> The data:
::::::::::
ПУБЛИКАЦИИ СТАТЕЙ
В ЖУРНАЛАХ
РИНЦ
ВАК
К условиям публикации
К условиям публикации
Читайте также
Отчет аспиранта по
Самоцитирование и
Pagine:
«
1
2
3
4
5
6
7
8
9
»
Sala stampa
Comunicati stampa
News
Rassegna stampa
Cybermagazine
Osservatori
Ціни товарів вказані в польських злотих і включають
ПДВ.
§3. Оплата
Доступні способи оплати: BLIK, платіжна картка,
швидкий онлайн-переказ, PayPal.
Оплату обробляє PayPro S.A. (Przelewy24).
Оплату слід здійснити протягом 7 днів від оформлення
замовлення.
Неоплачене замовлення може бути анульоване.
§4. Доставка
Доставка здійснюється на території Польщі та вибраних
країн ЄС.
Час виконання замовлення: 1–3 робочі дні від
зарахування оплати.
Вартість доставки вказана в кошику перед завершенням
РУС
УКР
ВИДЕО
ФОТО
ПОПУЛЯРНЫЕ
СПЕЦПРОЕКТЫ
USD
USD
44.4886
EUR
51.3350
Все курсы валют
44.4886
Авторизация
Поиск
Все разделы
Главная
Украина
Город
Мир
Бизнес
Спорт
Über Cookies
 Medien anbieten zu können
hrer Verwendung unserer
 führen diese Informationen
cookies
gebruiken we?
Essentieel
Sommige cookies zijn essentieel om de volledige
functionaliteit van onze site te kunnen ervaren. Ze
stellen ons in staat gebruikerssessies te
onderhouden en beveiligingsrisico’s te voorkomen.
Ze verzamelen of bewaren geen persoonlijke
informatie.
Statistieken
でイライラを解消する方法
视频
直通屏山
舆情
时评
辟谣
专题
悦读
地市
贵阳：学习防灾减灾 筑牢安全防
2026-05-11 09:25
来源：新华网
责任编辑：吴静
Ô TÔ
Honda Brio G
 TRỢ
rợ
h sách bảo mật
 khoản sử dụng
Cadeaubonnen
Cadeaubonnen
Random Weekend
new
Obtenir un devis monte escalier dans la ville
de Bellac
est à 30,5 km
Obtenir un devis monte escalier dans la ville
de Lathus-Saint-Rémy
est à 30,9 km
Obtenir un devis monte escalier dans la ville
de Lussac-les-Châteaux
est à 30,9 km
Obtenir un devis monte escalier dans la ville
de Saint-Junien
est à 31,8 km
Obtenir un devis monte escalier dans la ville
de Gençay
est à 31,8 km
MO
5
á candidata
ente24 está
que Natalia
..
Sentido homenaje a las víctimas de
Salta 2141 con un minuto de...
::::::::::
> Work instruction: Copy every line of the material above in its original order, keeping each character, space, and line break as shown.

> Solution:
ПУБЛИКАЦИИ СТАТЕЙ
В ЖУРНАЛАХ
РИНЦ
ВАК
К условиям публикации
К условиям публикации
Читайте также
Отчет аспиранта по
Самоцитирование и
Pagine:
«
1
2
3
4
5
6
7
8
9
»
Sala stampa
Comunicati stampa
News
Rassegna stampa
Cybermagazine
Osservatori
Ціни товарів вказані в польських злотих і включають
ПДВ.
§3. Оплата
Доступні способи оплати: BLIK, платіжна картка,
швидкий онлайн-переказ, PayPal.
Оплату обробляє PayPro S.A. (Przelewy24).
Оплату слід здійснити протягом 7 днів від оформлення
замовлення.
Неоплачене замовлення може бути анульоване.
§4. Доставка
Доставка здійснюється на території Польщі та вибраних
країн ЄС.
Час виконання замовлення: 1–3 робочі дні від
зарахування оплати.
Вартість доставки вказана в кошику перед завершенням
РУС
УКР
ВИДЕО
ФОТО
ПОПУЛЯРНЫЕ
СПЕЦПРОЕКТЫ
USD
USD
44.4886
EUR
51.3350
Все курсы валют
44.4886
Авторизация
Поиск
Все разделы
Главная
Украина
Город
Мир
Бизнес
Спорт
Über Cookies
 Medien anbieten zu können
hrer Verwendung unserer
 führen diese Informationen
cookies
gebruiken we?
Essentieel
Sommige cookies zijn essentieel om de volledige
functionaliteit van onze site te kunnen ervaren. Ze
stellen ons in staat gebruikerssessies te
onderhouden en beveiligingsrisico’s te voorkomen.
Ze verzamelen of bewaren geen persoonlijke
informatie.
Statistieken
でイライラを解消する方法
视频
直通屏山
舆情
时评
辟谣
专题
悦读
地市
贵阳：学习防灾减灾 筑牢安全防
2026-05-11 09:25
来源：新华网
责任编辑：吴静
Ô TÔ
Honda Brio G
 TRỢ
rợ
h sách bảo mật
 khoản sử dụng
Cadeaubonnen
Cadeaubonnen
Random Weekend
new
Obtenir un devis monte escalier dans la ville
de Bellac
est à 30,5 km
Obtenir un devis monte escalier dans la ville
de Lathus-Saint-Rémy
est à 30,9 km
Obtenir un devis monte escalier dans la ville
de Lussac-les-Châteaux
est à 30,9 km
Obtenir un devis monte escalier dans la ville
de Saint-Junien
est à 31,8 km
Obtenir un devis monte escalier dans la ville
de Gençay
est à 31,8 km
MO
5
á candidata
ente24 está
que Natalia
..
Sentido homenaje a las víctimas de
Salta 2141 con un minuto de...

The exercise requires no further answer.